→ How to complete this task: Please copy every record below exactly and leave out the pictures.

→ Recorded information:
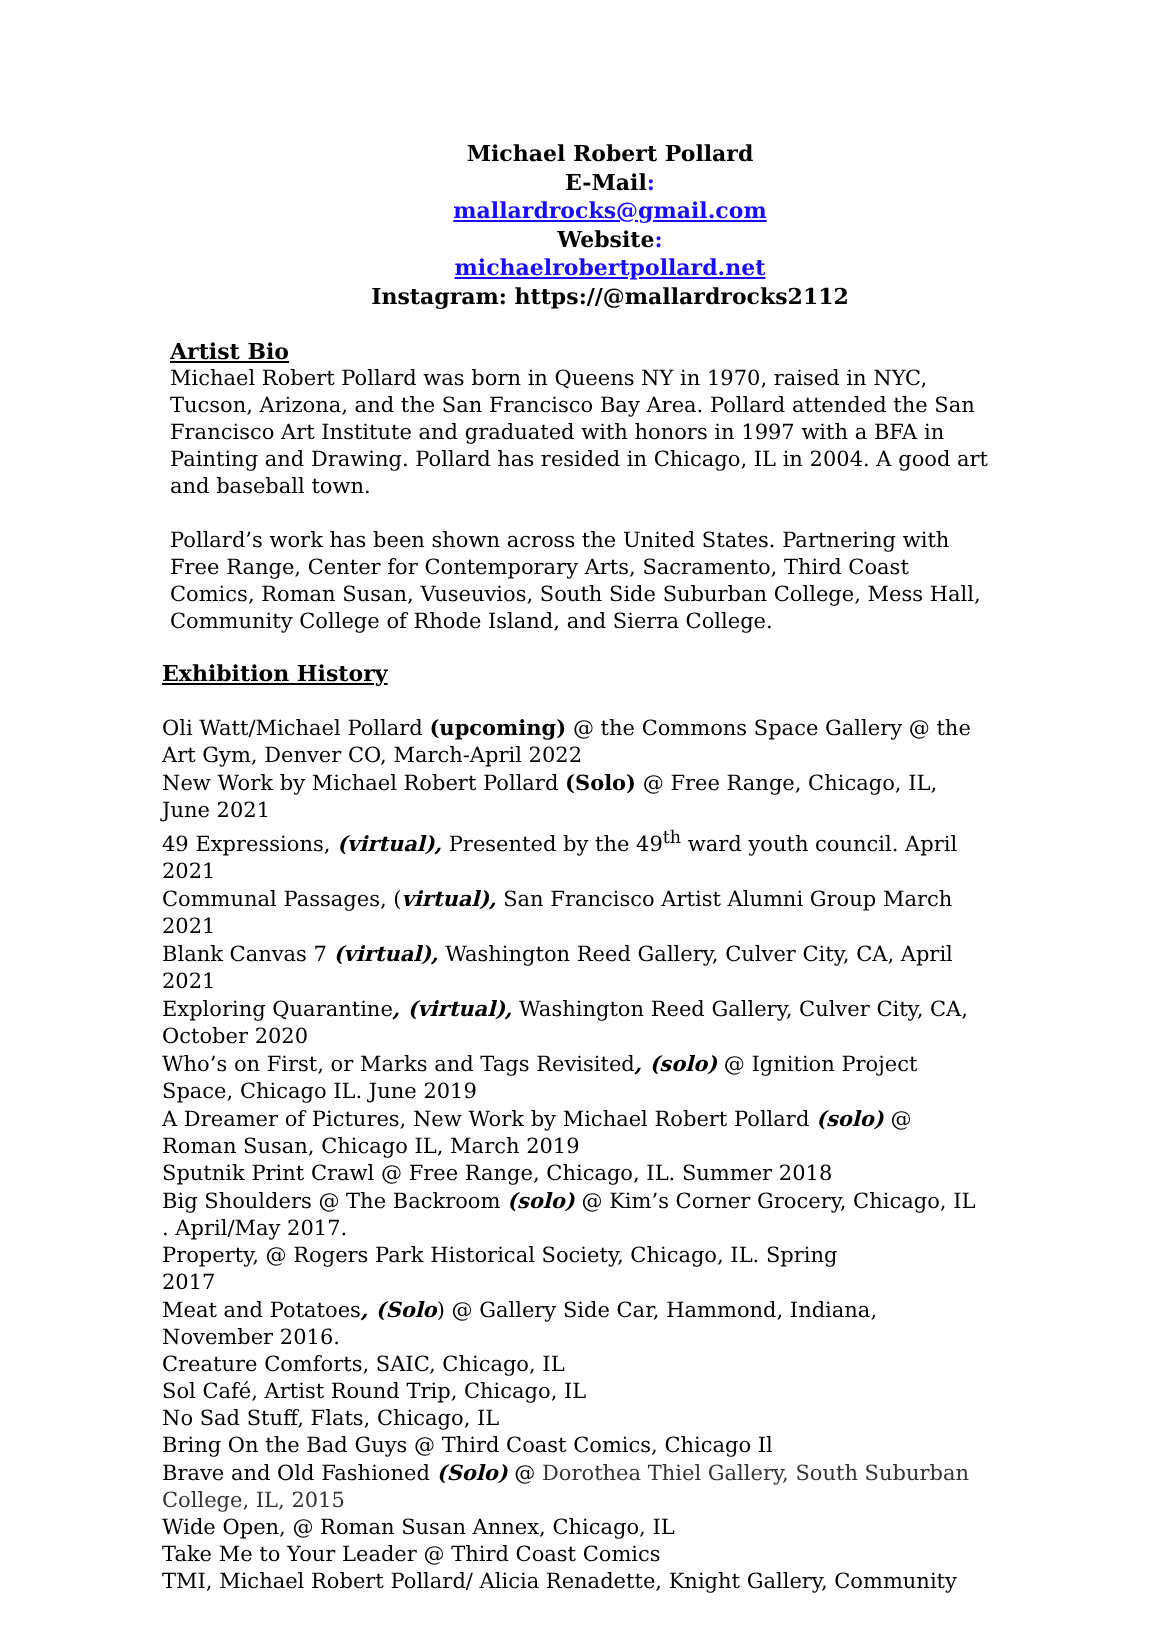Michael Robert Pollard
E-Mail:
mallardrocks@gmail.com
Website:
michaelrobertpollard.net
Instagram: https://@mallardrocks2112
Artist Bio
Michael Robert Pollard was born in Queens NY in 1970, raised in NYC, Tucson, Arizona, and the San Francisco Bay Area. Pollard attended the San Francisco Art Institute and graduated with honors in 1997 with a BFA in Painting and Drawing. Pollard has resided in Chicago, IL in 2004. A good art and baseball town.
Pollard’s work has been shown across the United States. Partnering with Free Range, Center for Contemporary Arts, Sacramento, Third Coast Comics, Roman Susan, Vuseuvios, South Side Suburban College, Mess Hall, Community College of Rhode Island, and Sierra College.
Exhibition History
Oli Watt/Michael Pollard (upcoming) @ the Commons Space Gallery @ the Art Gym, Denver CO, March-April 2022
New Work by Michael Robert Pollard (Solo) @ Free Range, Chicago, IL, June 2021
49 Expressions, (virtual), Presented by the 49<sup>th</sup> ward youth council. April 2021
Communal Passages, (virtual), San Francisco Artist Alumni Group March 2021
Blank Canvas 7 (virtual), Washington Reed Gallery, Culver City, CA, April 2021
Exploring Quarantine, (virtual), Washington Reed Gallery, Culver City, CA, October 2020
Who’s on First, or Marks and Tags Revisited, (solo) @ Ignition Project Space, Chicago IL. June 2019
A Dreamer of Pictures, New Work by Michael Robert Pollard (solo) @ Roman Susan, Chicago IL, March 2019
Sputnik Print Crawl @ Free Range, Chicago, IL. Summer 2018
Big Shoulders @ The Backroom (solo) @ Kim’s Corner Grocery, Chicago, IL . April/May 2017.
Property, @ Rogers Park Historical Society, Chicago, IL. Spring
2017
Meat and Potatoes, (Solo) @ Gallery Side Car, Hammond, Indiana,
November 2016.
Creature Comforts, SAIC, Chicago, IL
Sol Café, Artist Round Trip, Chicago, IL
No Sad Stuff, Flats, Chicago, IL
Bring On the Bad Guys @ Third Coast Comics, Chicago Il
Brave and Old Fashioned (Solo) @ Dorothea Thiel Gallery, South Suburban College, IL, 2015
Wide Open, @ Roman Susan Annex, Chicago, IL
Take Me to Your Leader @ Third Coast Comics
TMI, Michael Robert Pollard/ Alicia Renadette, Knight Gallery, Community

→ Response:
Michael Robert Pollard
E-Mail:
mallardrocks@gmail.com
Website:
michaelrobertpollard.net
Instagram: https://@mallardrocks2112
Artist Bio
Michael Robert Pollard was born in Queens NY in 1970, raised in NYC, Tucson, Arizona, and the San Francisco Bay Area. Pollard attended the San Francisco Art Institute and graduated with honors in 1997 with a BFA in Painting and Drawing. Pollard has resided in Chicago, IL in 2004. A good art and baseball town.
Pollard’s work has been shown across the United States. Partnering with Free Range, Center for Contemporary Arts, Sacramento, Third Coast Comics, Roman Susan, Vuseuvios, South Side Suburban College, Mess Hall, Community College of Rhode Island, and Sierra College.
Exhibition History
Oli Watt/Michael Pollard (upcoming) @ the Commons Space Gallery @ the Art Gym, Denver CO, March-April 2022
New Work by Michael Robert Pollard (Solo) @ Free Range, Chicago, IL, June 2021
49 Expressions, (virtual), Presented by the 49<sup>th</sup> ward youth council. April 2021
Communal Passages, (virtual), San Francisco Artist Alumni Group March 2021
Blank Canvas 7 (virtual), Washington Reed Gallery, Culver City, CA, April 2021
Exploring Quarantine, (virtual), Washington Reed Gallery, Culver City, CA, October 2020
Who’s on First, or Marks and Tags Revisited, (solo) @ Ignition Project Space, Chicago IL. June 2019
A Dreamer of Pictures, New Work by Michael Robert Pollard (solo) @ Roman Susan, Chicago IL, March 2019
Sputnik Print Crawl @ Free Range, Chicago, IL. Summer 2018
Big Shoulders @ The Backroom (solo) @ Kim’s Corner Grocery, Chicago, IL . April/May 2017.
Property, @ Rogers Park Historical Society, Chicago, IL. Spring
2017
Meat and Potatoes, (Solo) @ Gallery Side Car, Hammond, Indiana,
November 2016.
Creature Comforts, SAIC, Chicago, IL
Sol Café, Artist Round Trip, Chicago, IL
No Sad Stuff, Flats, Chicago, IL
Bring On the Bad Guys @ Third Coast Comics, Chicago Il
Brave and Old Fashioned (Solo) @ Dorothea Thiel Gallery, South Suburban College, IL, 2015
Wide Open, @ Roman Susan Annex, Chicago, IL
Take Me to Your Leader @ Third Coast Comics
TMI, Michael Robert Pollard/ Alicia Renadette, Knight Gallery, Community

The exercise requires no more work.